No, I'm suggesting the opposite. However, society enforces the judgement by it's attitude toward the unemployed.
> If your husband or wife, brother or sister, parent, best friend, roomate - whomever - comes to you and tells you that they are going to have trouble meeting their obligations to you because they quit their unjust job, tell them, "you did the right thing. You need to value yourself and love yourself. I'll do my best to get by until you can pay me back, and I'll help you find a job that respects you in the mean time."
Of course, but a lot of these people don't have a support network, or their support network has no ability to financially support them.
Landlords and grocery stores won't care about your once-employer's social media password policy.
You might be able to ask for friends for help, but people are going to ask themselves if it's worth putting their loved ones through hell to keep their password to themselves.
I feel like the "Don't work there!" argument is ignoring the fact that we needed unions to get to where we are with employment practices.
The US baseline is that you can be fired for any reason or no reason. Where is there to go but "up" from that? How do you find a reason to be outraged about this?
That's why we need lower unemployment: to make employees bargaining position better.

____

Carry on the comment about quitting over employer password demands from the point where it stops. The entries have nothing to do with the comment about job loss and employer password demands.

### SUPPLIED MATERIAL
____

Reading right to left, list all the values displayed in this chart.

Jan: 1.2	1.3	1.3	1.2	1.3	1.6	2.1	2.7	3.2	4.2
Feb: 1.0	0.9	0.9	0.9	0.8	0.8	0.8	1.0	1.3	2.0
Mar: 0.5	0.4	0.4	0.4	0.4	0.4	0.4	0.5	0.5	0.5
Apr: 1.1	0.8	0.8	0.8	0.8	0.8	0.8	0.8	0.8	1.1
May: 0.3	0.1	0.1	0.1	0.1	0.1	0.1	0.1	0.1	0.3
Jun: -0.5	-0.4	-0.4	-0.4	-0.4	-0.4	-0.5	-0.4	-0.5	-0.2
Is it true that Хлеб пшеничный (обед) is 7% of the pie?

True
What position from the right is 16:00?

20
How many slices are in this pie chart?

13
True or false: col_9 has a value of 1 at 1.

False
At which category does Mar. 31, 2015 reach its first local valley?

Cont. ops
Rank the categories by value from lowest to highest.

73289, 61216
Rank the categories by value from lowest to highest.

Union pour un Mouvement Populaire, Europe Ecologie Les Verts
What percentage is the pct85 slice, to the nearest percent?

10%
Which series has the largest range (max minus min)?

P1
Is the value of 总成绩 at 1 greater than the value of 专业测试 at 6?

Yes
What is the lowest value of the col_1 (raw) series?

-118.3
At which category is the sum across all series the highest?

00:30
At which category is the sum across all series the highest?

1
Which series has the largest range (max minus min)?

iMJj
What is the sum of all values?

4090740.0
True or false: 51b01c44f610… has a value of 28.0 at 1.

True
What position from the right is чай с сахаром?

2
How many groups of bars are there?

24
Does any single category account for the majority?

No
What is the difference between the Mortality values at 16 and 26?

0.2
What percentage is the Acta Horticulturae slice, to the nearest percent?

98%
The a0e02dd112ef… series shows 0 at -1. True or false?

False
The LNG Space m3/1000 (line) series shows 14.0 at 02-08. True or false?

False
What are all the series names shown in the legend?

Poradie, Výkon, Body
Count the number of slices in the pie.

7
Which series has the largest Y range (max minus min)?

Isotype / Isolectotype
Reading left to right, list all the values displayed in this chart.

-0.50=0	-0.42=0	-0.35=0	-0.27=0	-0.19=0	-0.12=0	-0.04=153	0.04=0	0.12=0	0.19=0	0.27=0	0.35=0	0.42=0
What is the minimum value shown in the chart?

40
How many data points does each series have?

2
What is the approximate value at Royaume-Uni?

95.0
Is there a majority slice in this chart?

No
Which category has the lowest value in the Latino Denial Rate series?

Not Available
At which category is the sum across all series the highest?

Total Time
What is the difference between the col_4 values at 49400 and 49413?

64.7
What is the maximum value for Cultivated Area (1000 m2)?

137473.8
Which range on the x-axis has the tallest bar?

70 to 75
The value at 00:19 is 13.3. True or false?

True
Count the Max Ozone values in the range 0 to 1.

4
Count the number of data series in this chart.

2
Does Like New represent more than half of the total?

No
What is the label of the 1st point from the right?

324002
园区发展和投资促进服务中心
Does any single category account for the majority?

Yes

____

### EXPECTED ANSWER
If an employee fears for their job, they will put up with almost anything, whether lawful or not. Employee protection regulations have real bite exactly when they are almost not needed; when employees can just walk away from a job and be certain to find a new one.
I agree with everything you've said, but I don't think the issue is really about those of us who read HN. HN attracts individuals who have a certain amount of both knowledge and job portability beyond that of the average U.S. citizen.
In many cases, an employeer can simply say, "The law allows me to ask for you facebook account information, please give it to me," and the employee wouldn't know otherwise. The original law was meant to ban that activity. The new bill opens up a small loophole so the the employeer can ask for account information for business related accounts.
So, social media services should allow people to have "under duress" version of the same account. If "duress" password is entered - only predefined, innocent content is shown.
Where there is a substantially similar statute that permits employers to demand credentials to any account pursuant to an investigation of "employee misconduct".
Try Google. I read the comment I replied to, thought, "I wonder what California says about the same issue", and had the California statute in under a minute.
Is it legal to do this in California? I personally have my boss and other co-workers on added Facebook - I don't have anything to hide and everyone I work with is freaking awesome so they wouldn't care anyhow; although if I was forced to hand over my information, I'd probably quit - There's plenty of other great companies to work at. But luckily that's not the case, as my employer is awesome.
(b)(1)It shall be unlawful for any employer to request or require any employee or prospective employee to provide any user name and password, password, or other means of authentication to gain access to the employee's or prospective employee's personal internet account.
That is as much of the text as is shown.